Ministro diz que governo vai 'trabalhar cada vez mais' para que deputados e senadores se unam pelas conquistas alcançadas pelo País

Tânia Monteiro, O Estado de S. Paulo

11 Janeiro 2018 | 22h04

O ministro-chefe da Secretaria-Geral da Presidência da República, Wellington Moreira Franco, disse na noite desta quinta-feira, 11, que a possibilidade de rebaixamento da nota do Brasil "já existia" por causa das "consequências desorganizadoras que a crise previdenciária provoca". Pouco antes, a agência de classificação Standard & Poor's rebaixou de BB para BB-, com perspectiva estável, a nota soberana do País.

Moreira Franco defendeu a união em torno da reforma da Previdência. "Vamos trabalhar cada vez mais para que as pessoas, os deputados e senadores percebam a necessidade de nós nos unirmos para fazer que as conquistas alcançadas pelo País, como fim da recessão, inflação mais baixa em 20 anos, juros baixos, empregos retomando, sejam sustentáveis", afirmou.

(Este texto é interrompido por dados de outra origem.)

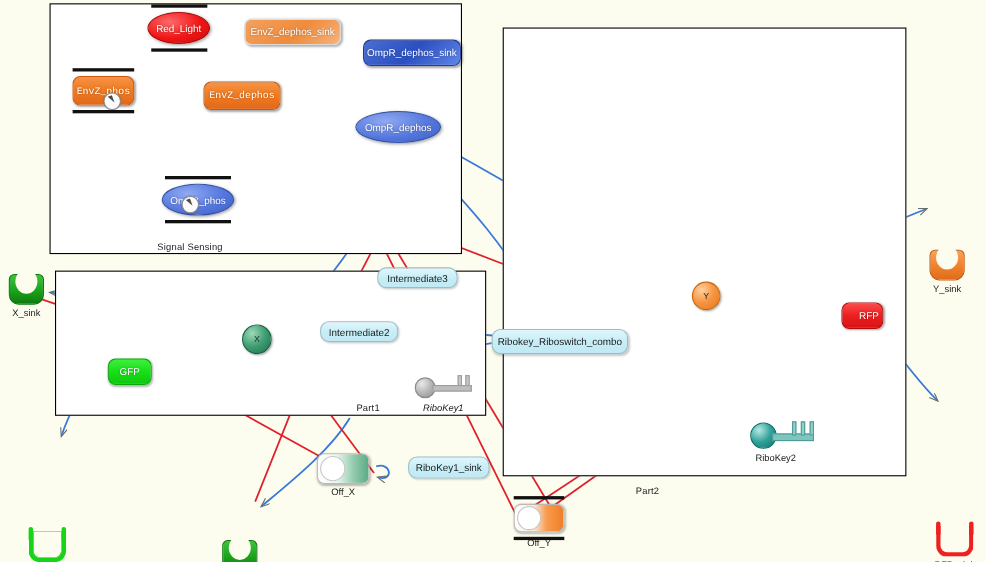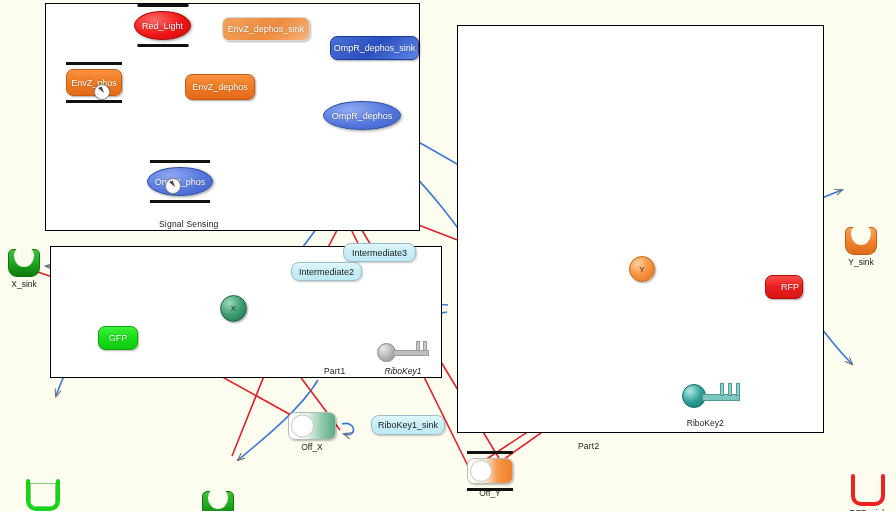--- a/index.html
+++ b/index.html
@@ -62,20 +62,21 @@
     font-size: 9px;
     color: #ffffff;
     text-shadow: 0 0 2px rgba(0,0,0,0.35);
     box-sizing: border-box;
     white-space: nowrap;
   }
   .rrect.orange {
     background: linear-gradient(180deg,#f79345 0%,#f07c22 45%,#e2691a 100%);
     border: 1px solid #c55a10;
     box-shadow: 1px 1px 2px rgba(0,0,0,0.35);
+    font-family: Liberation Mono, monospace;
   }
   .rrect.orange-light {
     background: linear-gradient(135deg,#f3a15c 0%,#ef8b3c 55%,#f6b37c 100%);
     border: 1px solid #d8d8d8;
     box-shadow: 1px 1px 2px rgba(0,0,0,0.3);
   }
   .rrect.blue {
     background: linear-gradient(135deg,#4a6fd4 0%,#2b4fc0 50%,#5f86e8 100%);
     border: 1px solid #1f3a99;
     box-shadow: 1px 1px 2px rgba(0,0,0,0.35);
@@ -406,21 +407,21 @@
       <line x1="728" y1="288" x2="748" y2="294"></line>
     </g>
 
     <g fill="none" stroke="#3a78d8" stroke-width="1.5">
       <path d="M604,240 C596,260 600,274 606,282"></path>
       <path d="M512,256 C508,280 514,296 524,308"></path>
     </g>
   </svg>
 
   <div class="compartment" style="left:45px; top:3px; width:375px; height:228px;"></div>
-  <div class="compartment-label" style="left:159px; top:219px;">Signal Sensing</div>
+  <div class="compartment-label" style="left:143px; top:219px;">Signal Sensing</div>
 
   <div class="compartment" style="left:50px; top:246px; width:392px; height:132px;"></div>
   <div class="compartment-label" style="left:324px; top:366px;">Part1</div>
 
   <div class="compartment" style="left:457px; top:25px; width:367px; height:408px;"></div>
   <div class="compartment-label" style="left:578px; top:441px;">Part2</div>
 
   <div class="node" style="left:134px; top:11px; width:57px; height:29px;">
     <div class="gene-bar" style="width:51px; top:-7px;"></div>
     <div class="ellipse red" style="width:57px; height:29px;">
@@ -460,24 +461,27 @@
       <span>OmpR_phos</span>
     </div>
     <div class="gene-bar" style="width:60px; top:33px;"></div>
     <div class="cursor-glyph" style="left:18px; top:11px;"></div>
   </div>
 
   <div class="node rrect cyan" style="left:343px; top:243px; width:73px; height:19px;">
     <span>Intermediate3</span>
   </div>
 
-  <div class="node rrect cyan" style="left:291px; top:262px; width:71px; height:19px;">
+  <div class="node rrect cyan" style="left:291px; top:292px; width:71px; height:19px;">
     <span>Intermediate2</span>
   </div>
 
+  <div class="node rrect cyan" style="left:447px; top:299px; width:124px; height:23px;">
+    <span>Ribokey_Riboswitch_combo</span>
+  </div>
 
   <div class="node sphere green" style="left:220px; top:295px; width:27px; height:27px;">
     <span>X</span>
   </div>
 
   <div class="node sphere orange" style="left:629px; top:256px; width:26px; height:26px;">
     <span>Y</span>
   </div>
 
   <div class="node rrect green" style="left:98px; top:326px; width:40px; height:24px;">
@@ -543,16 +547,16 @@
     <div class="tooth" style="left:46px; top:0px; width:4px; height:10px;"></div>
     <div class="node-label-below" style="margin-top:3px;">RiboKey1</div>
   </div>
 
   <div class="node keyicon teal" style="left:682px; top:382px; width:58px; height:26px;">
     <div class="head" style="width:24px; height:24px; top:2px;"></div>
     <div class="shaft" style="left:20px; top:12px; width:38px; height:7px;"></div>
     <div class="tooth" style="left:38px; top:1px; width:4px; height:13px;"></div>
     <div class="tooth" style="left:46px; top:1px; width:4px; height:13px;"></div>
     <div class="tooth" style="left:54px; top:1px; width:4px; height:13px;"></div>
-    <div class="node-label-below" style="margin-top:10px; left:40%;">RiboKey2</div>
+    <div class="node-label-below" style="margin-top:3px; left:40%;">RiboKey2</div>
   </div>
 
 </div>
 
 </body></html>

Segundo o ministro, a reforma não deve ser tratada apenas como "uma hipótese", mas como uma necessidade, dada a gravidade da crise. "É só olhar o que já acontece no Rio de Janeiro, no Rio Grande do Sul e no Rio Grande do Norte e o que se projeta para Minas Gerais e outros Estados em função do déficit da Previdência, que já existe na União e nesses Estados e que come todos os recursos."

O ministro ressaltou ainda que a não aprovação da reforma da Previdência traz "projeção de desequilíbrio e isso intimida, amedronta e inibe os investimentos. E a inibição dos investimentos significa menos emprego e, por isso, nós vamos trabalhar mais ainda na confiança de que todos nós unidos, nesse consenso de responsabilidade com o País, possamos avançar com as conquistas que conseguimos obter até agora".

Para Moreira Franco, "a hipótese de projetar desequilíbrio econômico e social, por força do não enfrentamento da questão previdenciária, é um fato". O ministro afirmou que as pessoas que procuram orientação para investimentos no Brasil precisam ser informadas "sobre todo esse esforço que fizemos, que tem sido reconhecido internacionalmente, inclusive pela indicação do presidente do Banco Central como o melhor presidente do BC do mundo".